Facebook and many other major tech companies and consumer advocacy groups teamed up this week to urge the Senate to pass a bill that would reform online communication privacy.
The group of organizations wrote a letter to Senator Chuck Grassley (R-Iowa), the chairman of the Senate Judiciary Committee, voicing support for the Email Privacy Act that recently passed through the House of Representatives by a vote of 419-0. The bill would close a loophole in the 1986 Electronic Communications Privacy Act that lets government agents demand emails with only a civil subpoena instead of a warrant if the email is more than 180 days old.
Of course, a bill written in 1986 that deals with the Internet badly needed an update — thus the unanimous vote. However, Facebook and the other groups that wrote the letter emphasized that the reforms in the bill do not go far enough to protect users’ privacy from the government.

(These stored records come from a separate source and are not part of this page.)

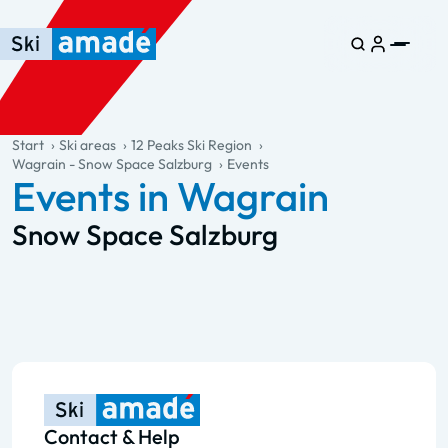
Skip to main content
Skip to table of contents
Skip to main navigation
general.table-of-content
Start
Ski areas
12 Peaks Ski Region
Wagrain - Snow Space Salzburg
Events
Events in Wagrain
Snow Space Salzburg
Contact & Help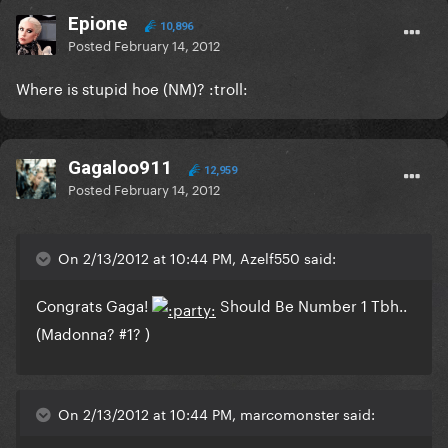
Epione
10,896
Posted
February 14, 2012
Where is stupid hoe (NM)? :troll:
Gagaloo911
12,959
Posted
February 14, 2012
On 2/13/2012 at 10:44 PM, Azelf550 said:
Congrats Gaga!
Should Be Number 1 Tbh..
(Madonna? #1? )
On 2/13/2012 at 10:44 PM, marcomonster said: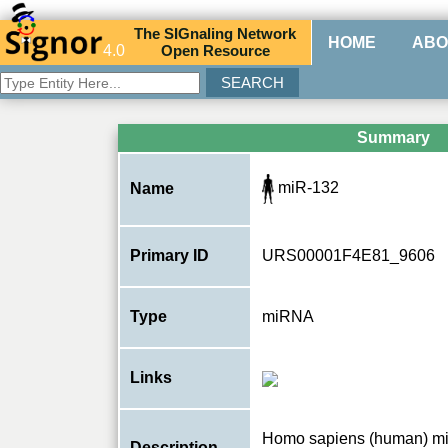
The
SIG
naling
N
etwork
HOME
ABO
4.0
O
pen
R
esource
Summary
miR-132
Name
Primary ID
URS00001F4E81_9606
Type
miRNA
Links
Homo sapiens (human) m
Description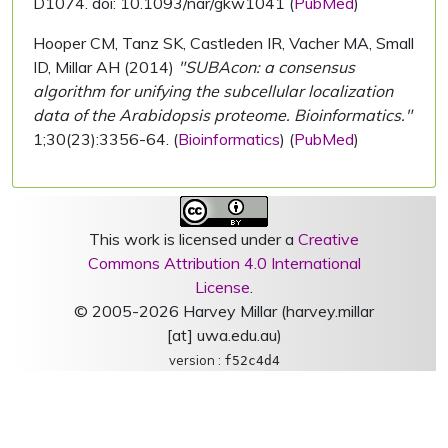
D1074. doi: 10.1093/nar/gkw1041 (
PubMed
)
Hooper CM, Tanz SK, Castleden IR, Vacher MA, Small
ID, Millar AH (2014)
"SUBAcon: a consensus
algorithm for unifying the subcellular localization
data of the Arabidopsis proteome. Bioinformatics."
1;30(23):3356-64. (
Bioinformatics
) (
PubMed
)
This work is licensed under a
Creative
Commons Attribution 4.0 International
License
.
© 2005-2026 Harvey Millar (harvey.millar
[at] uwa.edu.au)
version :
f52c4d4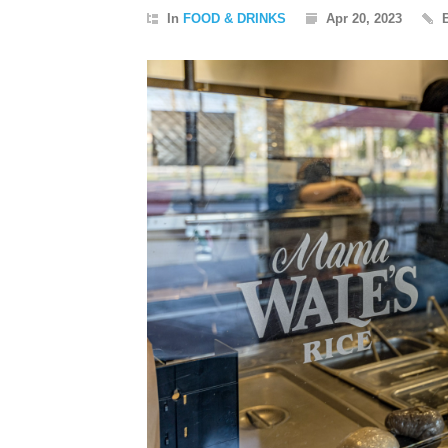
In
FOOD & DRINKS
Apr 20, 2023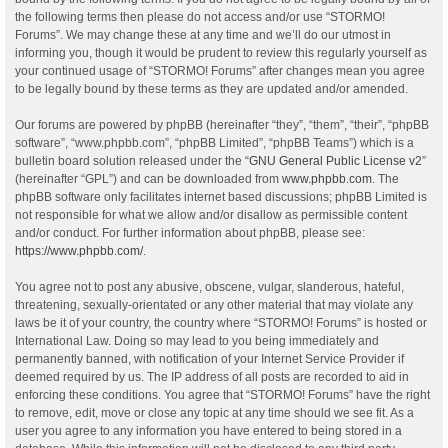
the following terms then please do not access and/or use “STORMO!
Forums”. We may change these at any time and we’ll do our utmost in
informing you, though it would be prudent to review this regularly yourself as
your continued usage of “STORMO! Forums” after changes mean you agree
to be legally bound by these terms as they are updated and/or amended.
Our forums are powered by phpBB (hereinafter “they”, “them”, “their”, “phpBB
software”, “www.phpbb.com”, “phpBB Limited”, “phpBB Teams”) which is a
bulletin board solution released under the “
GNU General Public License v2
”
(hereinafter “GPL”) and can be downloaded from
www.phpbb.com
. The
phpBB software only facilitates internet based discussions; phpBB Limited is
not responsible for what we allow and/or disallow as permissible content
and/or conduct. For further information about phpBB, please see:
https://www.phpbb.com/
.
You agree not to post any abusive, obscene, vulgar, slanderous, hateful,
threatening, sexually-orientated or any other material that may violate any
laws be it of your country, the country where “STORMO! Forums” is hosted or
International Law. Doing so may lead to you being immediately and
permanently banned, with notification of your Internet Service Provider if
deemed required by us. The IP address of all posts are recorded to aid in
enforcing these conditions. You agree that “STORMO! Forums” have the right
to remove, edit, move or close any topic at any time should we see fit. As a
user you agree to any information you have entered to being stored in a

“The bill passed by the House does not achieve all of the reforms we had hoped for,” the letter said. “Indeed, it removes key provisions of the proposed bill, such as the section requiring notice from the government to the customer when a warrant is served, which are necessary to protect users. However, it does impose a warrant-for-content rule with limited exceptions.”
So while you won’t know if a warrant has been served for your private online info, you can at least rest easy knowing that a warrant was served in the first place. That doesn’t seem like much, but it’s a big step forward for your security.